Closed cristiandaniele closed 4 months ago
I'm not entirely sure what you're asking. I'm sure there are areas where some harnesses are not performing optimal due to the target being stateful.
However, what's your specific ask here
What about introducing a check in the framework that allows a stateful bunch of fuzzers to play a role when detecting a stateful SUT?
Are you suggesting adding a new fuzzing engine, or what is a "check" in this context? If this is part of the fuzz engine itself, how about submitting it to e.g. AFL++ as a patch? You could also verify the improvements by way of https://github.com/google/fuzzbench
Exactly! It would be nice to add a bunch of stateful fuzzers (e.g. AFLNet, SGFuzzer etc) in addition to the stateless fuzzer already used by OSS. A very simple "check" might be the presence of "network system calls". I expect most of the programs that work over the network to be stateful as they might (?) implement network protocols.
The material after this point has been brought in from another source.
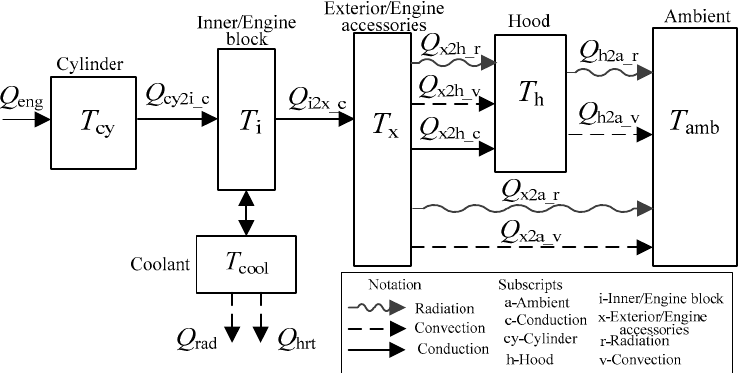
Figure 2. Schematic illustration of the engine thermal model.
AFL(++) has been proven not very effective in fuzzing stateful fuzzers, I believe something like AFLNet would fit it better. And yet yes, using (Pro)FuzzBench to monitor the effectiveness would be possible.
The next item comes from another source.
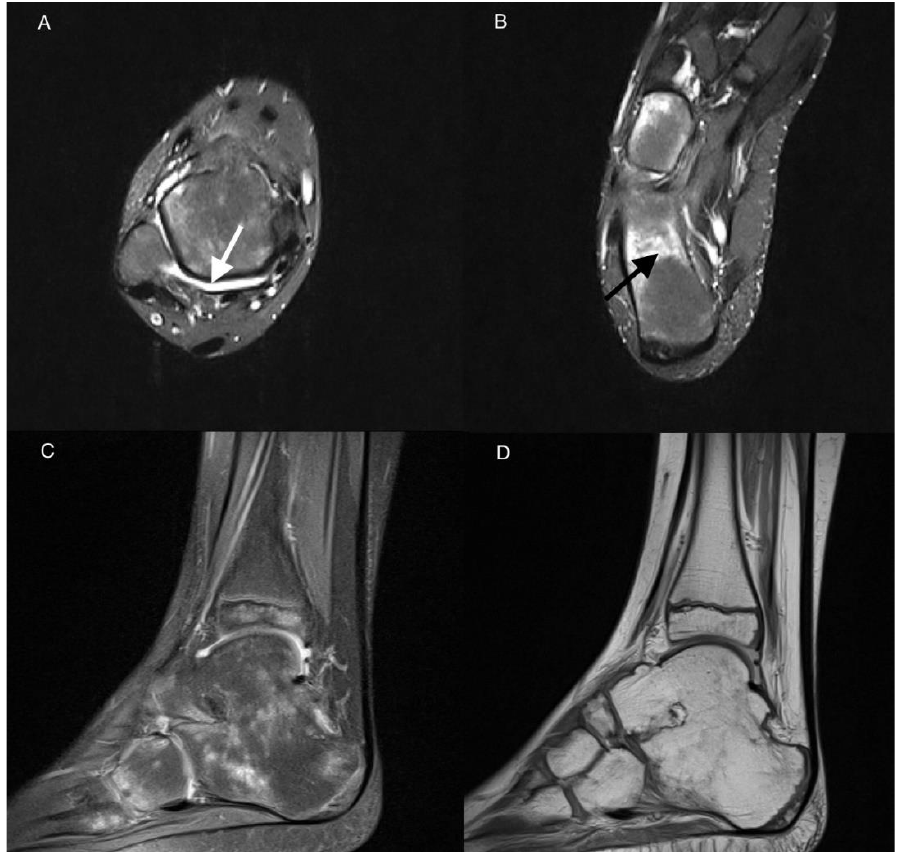
Figure 3. MRI of the right ankle of a 9-year-old boy with JIA. Axial T2-weighted TIRM images ( A , B ), sagittal PD with fat saturation ( C ), and sagittal PD-weighted image ( D ). Effusion/synovial thickening stage 2 in the tibio-talar joint (arrow). BME in numerous bones of the ankle and tarsum, the most advanced in calcaneus stage 3 (arrow in ( B )). Tibio-talar joint space narrowing, tibio-calcaneal ankylosis, and osteophytes ( C , D ).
A very simple "check" might be the presence of "network system calls". I expect most of the programs that work over the network to be stateful as they might (?) implement network protocols.
I think it's a small minority of harnesses in OSS-Fuzz that falls into this bucket fwiw. But I'm sure there are other stateful harnesses across OSS-Fuzz as well.
And yet yes, using (Pro)FuzzBench to monitor the effectiveness would be possible.
If this comes out showing there is a lot of impact then I would personally be positive towards adding this in OSS-Fuzz
Thank you very much for the reply! I'll reach out again once I have more concrete results!
I analysed the nature of the SUT OSS-fuzz fuzzes. I passed through about 400 case studies and noted that almost 10% are stateful.
Since OSS only has stateless fuzzers, how is it useful to employ such a fuzzer to do stateful fuzzing?
I zoomed in on two different case studies, i.e. ProFTPD and open62541 and noted that the accuracy of the fuzzing targets really makes the difference when dealing with stateful systems. In fact, that's the only way to get rid of the statefulness of systems and then be able to use stateless fuzzers for stateful systems. It's worthwhile to note that fuzzing targets won't allow the reproducibility of almost any bugs, as it won't allow to reconstruction of the whole trace but only provides the last message that triggers the bug.
What about introducing a check in the framework that allows a stateful bunch of fuzzers to play a role when detecting a stateful SUT?